─── Dataset extract

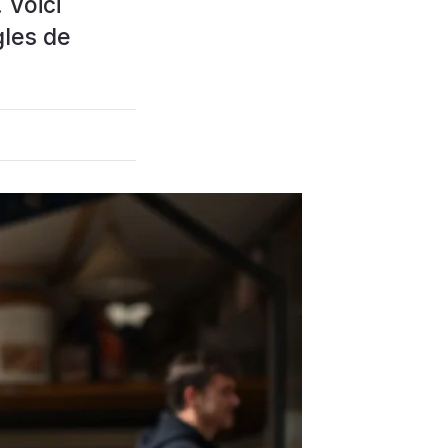
 Voici
gles de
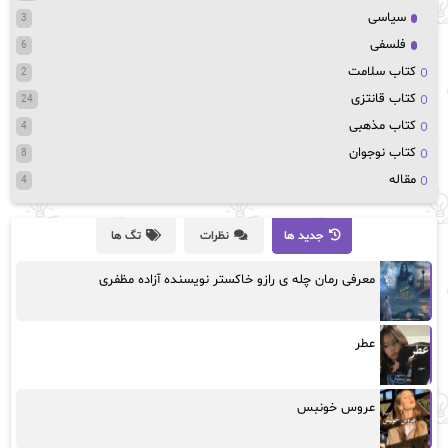
سیاسی
3
فلسفی
6
کتاب سلامت
2
کتاب قانتزی
24
کتاب مذهبی
4
کتاب نوجوان
8
مقاله
4
جدید ها
نظرات
تگ ها
معرفی رمان چله ی رازو خاکستر نویسنده آزاده مظفری
عطر
عروس خونبس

──────

Please write out all the data word for word, but keep every picture out.

→ Solution to the problem:
 Voici
gles de
سیاسی
3
فلسفی
6
کتاب سلامت
2
کتاب قانتزی
24
کتاب مذهبی
4
کتاب نوجوان
8
مقاله
4
جدید ها
نظرات
تگ ها
معرفی رمان چله ی رازو خاکستر نویسنده آزاده مظفری
عطر
عروس خونبس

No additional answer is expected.